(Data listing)
◆ ◆ ◆ ◆
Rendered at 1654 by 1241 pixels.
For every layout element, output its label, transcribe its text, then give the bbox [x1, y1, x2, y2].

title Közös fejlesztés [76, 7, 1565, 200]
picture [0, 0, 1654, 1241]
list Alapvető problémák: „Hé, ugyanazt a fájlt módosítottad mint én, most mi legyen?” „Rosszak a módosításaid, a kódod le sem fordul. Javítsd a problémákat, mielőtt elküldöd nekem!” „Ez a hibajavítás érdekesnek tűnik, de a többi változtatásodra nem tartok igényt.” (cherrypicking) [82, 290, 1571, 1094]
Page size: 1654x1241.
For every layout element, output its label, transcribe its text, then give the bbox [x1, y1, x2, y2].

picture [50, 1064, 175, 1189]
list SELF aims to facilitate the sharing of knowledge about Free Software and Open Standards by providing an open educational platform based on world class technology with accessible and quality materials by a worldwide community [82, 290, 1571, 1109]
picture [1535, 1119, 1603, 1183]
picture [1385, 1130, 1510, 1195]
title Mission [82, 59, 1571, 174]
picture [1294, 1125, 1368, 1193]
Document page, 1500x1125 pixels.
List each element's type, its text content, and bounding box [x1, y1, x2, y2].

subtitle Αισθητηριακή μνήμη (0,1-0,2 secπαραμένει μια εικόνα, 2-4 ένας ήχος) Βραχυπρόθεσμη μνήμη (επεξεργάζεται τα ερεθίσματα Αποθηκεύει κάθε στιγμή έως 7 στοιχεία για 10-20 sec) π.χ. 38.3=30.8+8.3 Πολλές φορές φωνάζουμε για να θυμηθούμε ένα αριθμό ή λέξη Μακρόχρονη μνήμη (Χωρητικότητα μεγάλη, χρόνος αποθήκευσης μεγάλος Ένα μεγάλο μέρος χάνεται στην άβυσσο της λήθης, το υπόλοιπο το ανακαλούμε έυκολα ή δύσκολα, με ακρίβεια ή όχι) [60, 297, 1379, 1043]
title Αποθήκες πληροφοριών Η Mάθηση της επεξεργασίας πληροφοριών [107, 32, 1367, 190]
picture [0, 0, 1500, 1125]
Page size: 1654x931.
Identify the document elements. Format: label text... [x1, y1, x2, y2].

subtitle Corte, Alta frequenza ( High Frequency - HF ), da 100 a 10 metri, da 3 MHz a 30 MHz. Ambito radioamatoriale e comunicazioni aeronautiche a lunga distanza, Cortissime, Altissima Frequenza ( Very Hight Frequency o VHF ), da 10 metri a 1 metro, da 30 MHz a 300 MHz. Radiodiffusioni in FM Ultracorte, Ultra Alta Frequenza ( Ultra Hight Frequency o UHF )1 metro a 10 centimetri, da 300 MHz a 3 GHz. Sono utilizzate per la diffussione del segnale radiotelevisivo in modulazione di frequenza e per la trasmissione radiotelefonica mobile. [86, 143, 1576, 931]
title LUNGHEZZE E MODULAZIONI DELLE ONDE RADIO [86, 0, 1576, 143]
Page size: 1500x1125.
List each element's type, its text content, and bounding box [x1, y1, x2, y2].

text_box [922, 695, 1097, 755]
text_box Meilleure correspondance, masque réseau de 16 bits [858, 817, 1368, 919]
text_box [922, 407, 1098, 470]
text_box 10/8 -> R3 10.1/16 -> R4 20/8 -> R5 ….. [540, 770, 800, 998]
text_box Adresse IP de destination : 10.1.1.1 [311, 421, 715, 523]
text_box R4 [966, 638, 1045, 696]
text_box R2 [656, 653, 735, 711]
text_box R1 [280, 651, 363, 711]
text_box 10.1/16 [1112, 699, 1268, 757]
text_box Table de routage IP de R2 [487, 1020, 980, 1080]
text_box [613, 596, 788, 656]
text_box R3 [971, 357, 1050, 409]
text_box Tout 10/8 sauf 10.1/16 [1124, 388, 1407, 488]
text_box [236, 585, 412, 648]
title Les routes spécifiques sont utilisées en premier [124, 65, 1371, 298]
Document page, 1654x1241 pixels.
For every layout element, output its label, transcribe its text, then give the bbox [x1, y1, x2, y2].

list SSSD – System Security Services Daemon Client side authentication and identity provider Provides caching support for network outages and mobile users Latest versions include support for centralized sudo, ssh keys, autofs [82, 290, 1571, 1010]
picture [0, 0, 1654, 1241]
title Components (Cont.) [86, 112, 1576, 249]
◆ ◆ ◆ ◆
Stated task: Rewrite every line of the records above as a numbered list, and leave out the blank lines.

The solution:
1. Rendered at 1654 by 1241 pixels.
2. For every layout element, output its label, transcribe its text, then give the bbox [x1, y1, x2, y2].
3. title Közös fejlesztés [76, 7, 1565, 200]
4. picture [0, 0, 1654, 1241]
5. list Alapvető problémák: „Hé, ugyanazt a fájlt módosítottad mint én, most mi legyen?” „Rosszak a módosításaid, a kódod le sem fordul. Javítsd a problémákat, mielőtt elküldöd nekem!” „Ez a hibajavítás érdekesnek tűnik, de a többi változtatásodra nem tartok igényt.” (cherrypicking) [82, 290, 1571, 1094]
6. Page size: 1654x1241.
7. For every layout element, output its label, transcribe its text, then give the bbox [x1, y1, x2, y2].
8. picture [50, 1064, 175, 1189]
9. list SELF aims to facilitate the sharing of knowledge about Free Software and Open Standards by providing an open educational platform based on world class technology with accessible and quality materials by a worldwide community [82, 290, 1571, 1109]
10. picture [1535, 1119, 1603, 1183]
11. picture [1385, 1130, 1510, 1195]
12. title Mission [82, 59, 1571, 174]
13. picture [1294, 1125, 1368, 1193]
14. Document page, 1500x1125 pixels.
15. List each element's type, its text content, and bounding box [x1, y1, x2, y2].
16. subtitle Αισθητηριακή μνήμη (0,1-0,2 secπαραμένει μια εικόνα, 2-4 ένας ήχος) Βραχυπρόθεσμη μνήμη (επεξεργάζεται τα ερεθίσματα Αποθηκεύει κάθε στιγμή έως 7 στοιχεία για 10-20 sec) π.χ. 38.3=30.8+8.3 Πολλές φορές φωνάζουμε για να θυμηθούμε ένα αριθμό ή λέξη Μακρόχρονη μνήμη (Χωρητικότητα μεγάλη, χρόνος αποθήκευσης μεγάλος Ένα μεγάλο μέρος χάνεται στην άβυσσο της λήθης, το υπόλοιπο το ανακαλούμε έυκολα ή δύσκολα, με ακρίβεια ή όχι) [60, 297, 1379, 1043]
17. title Αποθήκες πληροφοριών Η Mάθηση της επεξεργασίας πληροφοριών [107, 32, 1367, 190]
18. picture [0, 0, 1500, 1125]
19. Page size: 1654x931.
20. Identify the document elements. Format: label text... [x1, y1, x2, y2].
21. subtitle Corte, Alta frequenza ( High Frequency - HF ), da 100 a 10 metri, da 3 MHz a 30 MHz. Ambito radioamatoriale e comunicazioni aeronautiche a lunga distanza, Cortissime, Altissima Frequenza ( Very Hight Frequency o VHF ), da 10 metri a 1 metro, da 30 MHz a 300 MHz. Radiodiffusioni in FM Ultracorte, Ultra Alta Frequenza ( Ultra Hight Frequency o UHF )1 metro a 10 centimetri, da 300 MHz a 3 GHz. Sono utilizzate per la diffussione del segnale radiotelevisivo in modulazione di frequenza e per la trasmissione radiotelefonica mobile. [86, 143, 1576, 931]
22. title LUNGHEZZE E MODULAZIONI DELLE ONDE RADIO [86, 0, 1576, 143]
23. Page size: 1500x1125.
24. List each element's type, its text content, and bounding box [x1, y1, x2, y2].
25. text_box [922, 695, 1097, 755]
26. text_box Meilleure correspondance, masque réseau de 16 bits [858, 817, 1368, 919]
27. text_box [922, 407, 1098, 470]
28. text_box 10/8 -> R3 10.1/16 -> R4 20/8 -> R5 ….. [540, 770, 800, 998]
29. text_box Adresse IP de destination : 10.1.1.1 [311, 421, 715, 523]
30. text_box R4 [966, 638, 1045, 696]
31. text_box R2 [656, 653, 735, 711]
32. text_box R1 [280, 651, 363, 711]
33. text_box 10.1/16 [1112, 699, 1268, 757]
34. text_box Table de routage IP de R2 [487, 1020, 980, 1080]
35. text_box [613, 596, 788, 656]
36. text_box R3 [971, 357, 1050, 409]
37. text_box Tout 10/8 sauf 10.1/16 [1124, 388, 1407, 488]
38. text_box [236, 585, 412, 648]
39. title Les routes spécifiques sont utilisées en premier [124, 65, 1371, 298]
40. Document page, 1654x1241 pixels.
41. For every layout element, output its label, transcribe its text, then give the bbox [x1, y1, x2, y2].
42. list SSSD – System Security Services Daemon Client side authentication and identity provider Provides caching support for network outages and mobile users Latest versions include support for centralized sudo, ssh keys, autofs [82, 290, 1571, 1010]
43. picture [0, 0, 1654, 1241]
44. title Components (Cont.) [86, 112, 1576, 249]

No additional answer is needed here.